Where is the economic logic in building a project, whose very thought to many, is at variance with those caught up in the deep class and social divide and who are at the brunt of the hellish hole that we now find ourselves?
Surely, the aspiration should be to provide a plausible and sensible road map to moving faster to breach the gap in a way that makes public infrastructure formidable enough to bear the weight of the dreams of millions of Sierra Leoneans and not the desires of a minute few and a legion of foreign hawks.
The truth is that for Sierra Leone to truly move forward, those in power should realise that they need to display an epitome of a determination to chisel out a mark that will never fade; as well as possess the huge incisors of a big beast of the jungle, that will show the leadership intent to regain Sierra Leone’s lost glory.
A child on a farm sees a plane fly overhead and dreams of flying. But the pilot on the plane sees the farmhouse and dreams of returning home.
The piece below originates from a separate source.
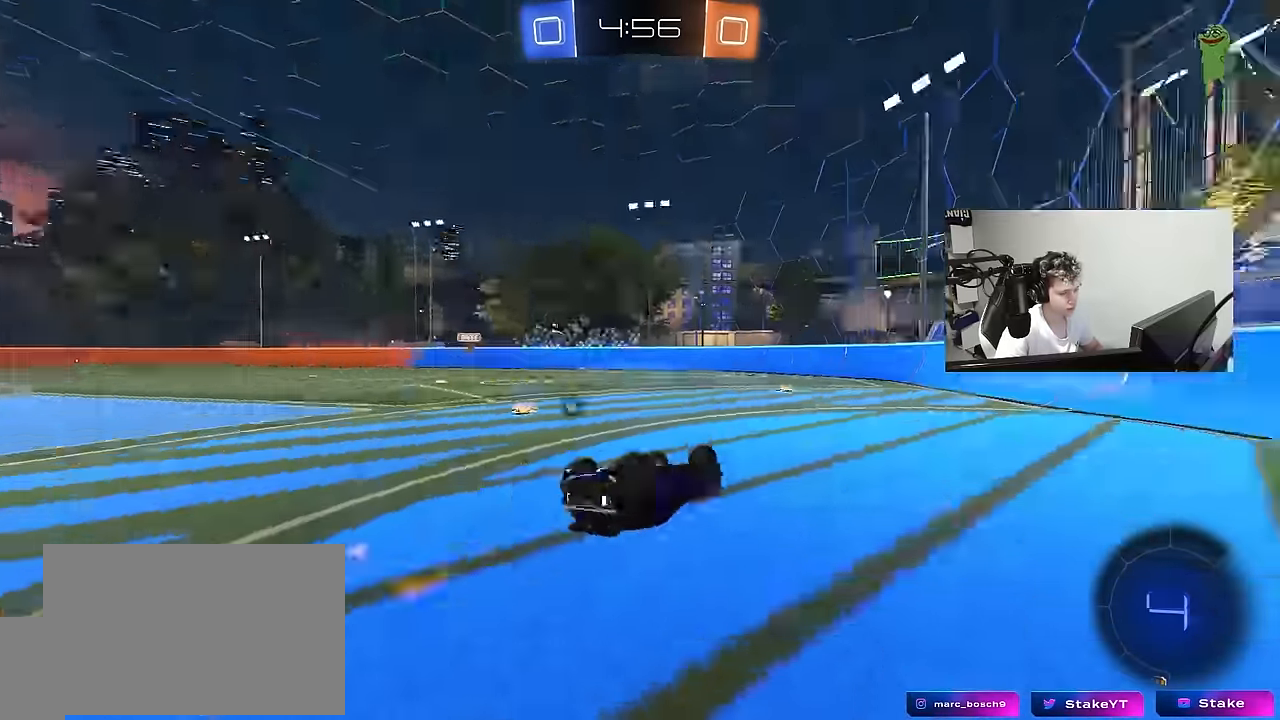
{"keys": ["a", "space", "w"], "mouse": [], "mouse_move": "still", "events": [[83, "s", "down"], [83, "space", "up"], [267, "s", "up"], [317, "shift", "up"], [450, "w", "down"], [500, "space", "down"]]}
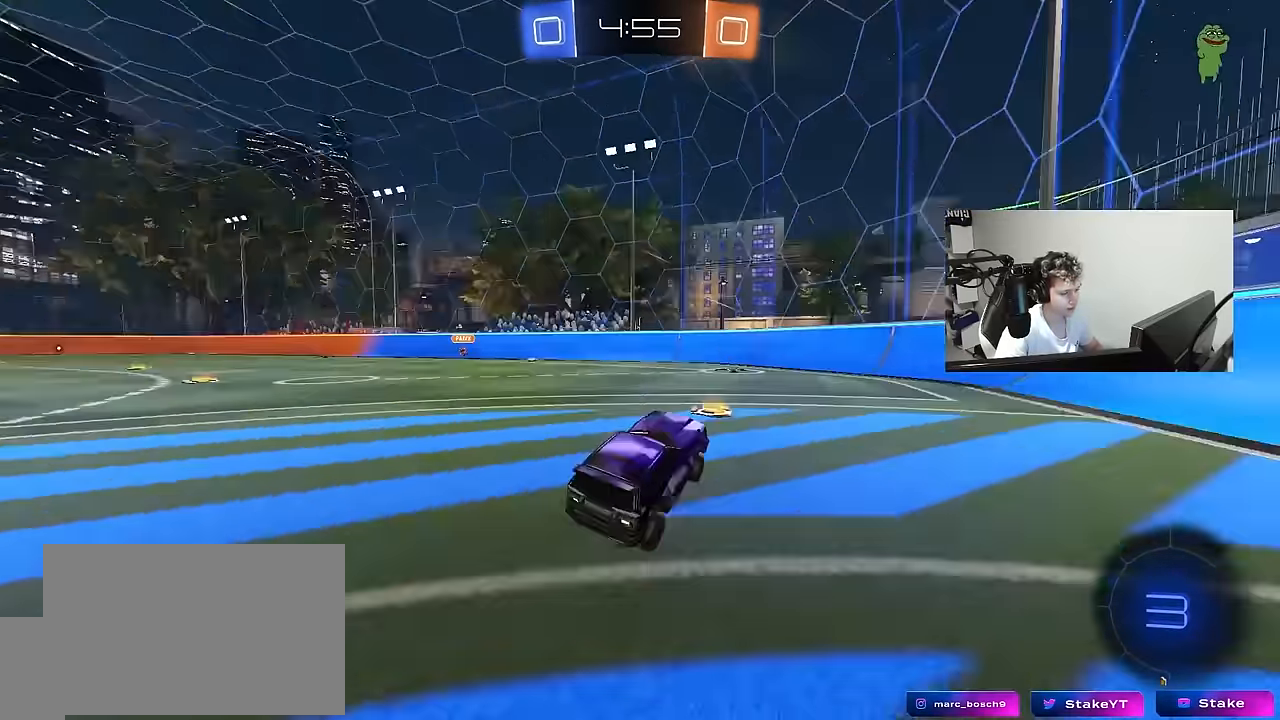
{"keys": ["a", "w"], "mouse": [], "mouse_move": "still", "events": [[183, "space", "up"], [233, "shift", "down"], [367, "shift", "up"]]}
Sierra Leoneans are desirous of having a country that is built on their needs and not the dictate of outsiders.
My prayer is for the leadership of our country to invest serious efforts in making our country united with happy and contented citizens.
Right now, nothing is working well for most Sierra Leoneans who lack the good things of life and even the basic necessities. Why should things that benefit a few take priority over that which the majority would be the happier.
Let those in power realise that nothing lasts forever.